▶ **Work task**: Please copy each line of the records below that holds the word "merita".

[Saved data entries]
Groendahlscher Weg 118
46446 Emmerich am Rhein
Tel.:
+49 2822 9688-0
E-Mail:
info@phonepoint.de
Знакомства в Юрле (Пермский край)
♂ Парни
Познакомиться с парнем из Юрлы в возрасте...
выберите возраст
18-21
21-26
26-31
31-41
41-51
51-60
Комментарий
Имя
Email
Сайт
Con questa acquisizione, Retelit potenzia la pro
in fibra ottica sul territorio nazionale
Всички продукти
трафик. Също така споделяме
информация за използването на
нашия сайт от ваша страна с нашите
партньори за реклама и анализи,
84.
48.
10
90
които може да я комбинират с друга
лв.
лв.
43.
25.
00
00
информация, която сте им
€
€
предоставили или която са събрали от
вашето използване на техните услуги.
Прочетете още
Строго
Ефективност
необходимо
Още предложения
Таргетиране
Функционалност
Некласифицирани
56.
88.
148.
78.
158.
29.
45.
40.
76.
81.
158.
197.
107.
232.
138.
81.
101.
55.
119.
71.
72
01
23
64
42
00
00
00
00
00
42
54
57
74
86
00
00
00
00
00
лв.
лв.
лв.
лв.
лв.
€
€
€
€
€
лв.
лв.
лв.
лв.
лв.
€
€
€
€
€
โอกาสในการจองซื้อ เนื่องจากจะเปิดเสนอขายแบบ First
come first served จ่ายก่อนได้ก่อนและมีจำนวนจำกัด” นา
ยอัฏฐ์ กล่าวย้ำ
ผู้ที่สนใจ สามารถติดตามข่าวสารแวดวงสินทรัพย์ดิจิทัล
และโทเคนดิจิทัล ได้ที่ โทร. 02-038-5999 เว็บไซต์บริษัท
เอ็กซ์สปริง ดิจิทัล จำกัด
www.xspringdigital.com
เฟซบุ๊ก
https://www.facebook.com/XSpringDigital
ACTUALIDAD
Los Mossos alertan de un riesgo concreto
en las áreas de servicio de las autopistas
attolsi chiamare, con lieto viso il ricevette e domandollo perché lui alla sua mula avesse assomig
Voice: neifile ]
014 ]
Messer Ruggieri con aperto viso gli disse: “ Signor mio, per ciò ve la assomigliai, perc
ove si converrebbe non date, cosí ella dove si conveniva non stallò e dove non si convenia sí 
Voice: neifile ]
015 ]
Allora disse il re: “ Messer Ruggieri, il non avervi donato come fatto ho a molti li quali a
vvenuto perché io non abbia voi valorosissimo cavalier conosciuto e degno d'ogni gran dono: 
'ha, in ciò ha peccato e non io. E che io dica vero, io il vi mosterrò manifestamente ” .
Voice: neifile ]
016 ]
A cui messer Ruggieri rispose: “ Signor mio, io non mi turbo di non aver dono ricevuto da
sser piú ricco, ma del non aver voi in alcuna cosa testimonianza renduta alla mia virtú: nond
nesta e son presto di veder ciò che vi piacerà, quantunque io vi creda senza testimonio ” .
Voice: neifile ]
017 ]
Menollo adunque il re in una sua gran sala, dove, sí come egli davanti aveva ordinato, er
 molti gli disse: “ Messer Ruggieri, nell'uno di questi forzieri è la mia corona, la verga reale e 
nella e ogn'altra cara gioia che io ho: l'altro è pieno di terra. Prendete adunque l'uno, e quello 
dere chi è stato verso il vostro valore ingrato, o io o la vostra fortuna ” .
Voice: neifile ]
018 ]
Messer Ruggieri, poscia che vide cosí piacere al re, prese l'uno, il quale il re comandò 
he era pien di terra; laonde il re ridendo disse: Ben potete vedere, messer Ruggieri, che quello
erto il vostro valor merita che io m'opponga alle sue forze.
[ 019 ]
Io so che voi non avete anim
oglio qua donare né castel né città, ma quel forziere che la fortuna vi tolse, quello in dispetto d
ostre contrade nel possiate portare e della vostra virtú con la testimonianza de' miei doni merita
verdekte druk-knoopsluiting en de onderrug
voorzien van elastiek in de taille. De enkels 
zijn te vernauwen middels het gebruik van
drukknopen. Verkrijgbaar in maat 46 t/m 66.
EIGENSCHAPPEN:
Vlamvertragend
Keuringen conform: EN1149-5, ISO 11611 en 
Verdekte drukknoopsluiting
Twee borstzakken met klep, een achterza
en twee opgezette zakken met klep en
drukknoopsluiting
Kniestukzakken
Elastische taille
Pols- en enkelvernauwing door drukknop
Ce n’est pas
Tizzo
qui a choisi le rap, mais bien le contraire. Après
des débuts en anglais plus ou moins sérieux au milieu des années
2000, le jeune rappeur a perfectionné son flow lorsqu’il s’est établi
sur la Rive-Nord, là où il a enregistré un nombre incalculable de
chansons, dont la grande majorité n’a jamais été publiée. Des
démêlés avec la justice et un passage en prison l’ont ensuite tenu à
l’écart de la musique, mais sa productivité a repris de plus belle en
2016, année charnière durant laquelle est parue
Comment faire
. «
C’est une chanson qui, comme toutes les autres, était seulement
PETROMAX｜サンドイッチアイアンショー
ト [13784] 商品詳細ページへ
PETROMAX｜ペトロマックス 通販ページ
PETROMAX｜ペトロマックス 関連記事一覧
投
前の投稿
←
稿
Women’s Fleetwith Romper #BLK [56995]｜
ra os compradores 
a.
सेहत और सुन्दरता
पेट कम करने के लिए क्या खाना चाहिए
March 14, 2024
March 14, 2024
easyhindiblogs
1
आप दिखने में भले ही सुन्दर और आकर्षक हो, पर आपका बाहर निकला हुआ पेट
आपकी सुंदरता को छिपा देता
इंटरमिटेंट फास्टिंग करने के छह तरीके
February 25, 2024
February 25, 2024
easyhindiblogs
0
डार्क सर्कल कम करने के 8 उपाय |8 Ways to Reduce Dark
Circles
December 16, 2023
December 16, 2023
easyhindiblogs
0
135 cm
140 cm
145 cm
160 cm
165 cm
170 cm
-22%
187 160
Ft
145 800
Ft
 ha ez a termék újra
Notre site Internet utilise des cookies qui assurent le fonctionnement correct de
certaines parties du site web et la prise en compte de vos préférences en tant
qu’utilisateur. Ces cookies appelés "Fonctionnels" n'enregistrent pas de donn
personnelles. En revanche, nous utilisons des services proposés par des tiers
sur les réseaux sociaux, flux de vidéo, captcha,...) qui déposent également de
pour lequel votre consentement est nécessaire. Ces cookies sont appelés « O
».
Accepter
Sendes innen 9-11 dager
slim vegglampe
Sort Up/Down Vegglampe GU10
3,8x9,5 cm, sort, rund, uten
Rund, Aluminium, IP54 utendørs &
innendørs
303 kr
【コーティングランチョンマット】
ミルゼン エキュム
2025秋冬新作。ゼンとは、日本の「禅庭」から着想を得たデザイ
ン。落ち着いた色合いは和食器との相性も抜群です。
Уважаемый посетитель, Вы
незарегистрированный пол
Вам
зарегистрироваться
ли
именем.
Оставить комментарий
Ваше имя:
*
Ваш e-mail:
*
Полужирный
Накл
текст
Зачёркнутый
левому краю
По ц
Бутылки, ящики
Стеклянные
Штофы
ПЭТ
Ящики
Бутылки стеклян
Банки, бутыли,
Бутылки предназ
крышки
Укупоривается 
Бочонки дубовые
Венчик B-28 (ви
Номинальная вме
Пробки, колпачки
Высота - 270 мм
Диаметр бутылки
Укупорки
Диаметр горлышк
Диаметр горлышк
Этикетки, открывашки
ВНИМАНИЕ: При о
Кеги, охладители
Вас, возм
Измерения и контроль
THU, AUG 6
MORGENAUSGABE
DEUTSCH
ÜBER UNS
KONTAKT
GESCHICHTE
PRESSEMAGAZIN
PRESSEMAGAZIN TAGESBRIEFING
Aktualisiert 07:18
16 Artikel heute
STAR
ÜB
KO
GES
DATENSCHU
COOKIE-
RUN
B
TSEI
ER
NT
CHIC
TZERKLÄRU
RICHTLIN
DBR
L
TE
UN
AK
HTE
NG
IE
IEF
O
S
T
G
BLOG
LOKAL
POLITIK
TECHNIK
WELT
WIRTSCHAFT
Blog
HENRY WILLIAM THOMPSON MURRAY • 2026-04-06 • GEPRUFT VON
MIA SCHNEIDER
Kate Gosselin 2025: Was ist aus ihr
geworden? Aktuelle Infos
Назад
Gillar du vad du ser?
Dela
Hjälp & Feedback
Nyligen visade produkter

▶ **Result**:
erto il vostro valor merita che io m'opponga alle sue forze.
ostre contrade nel possiate portare e della vostra virtú con la testimonianza de' miei doni merita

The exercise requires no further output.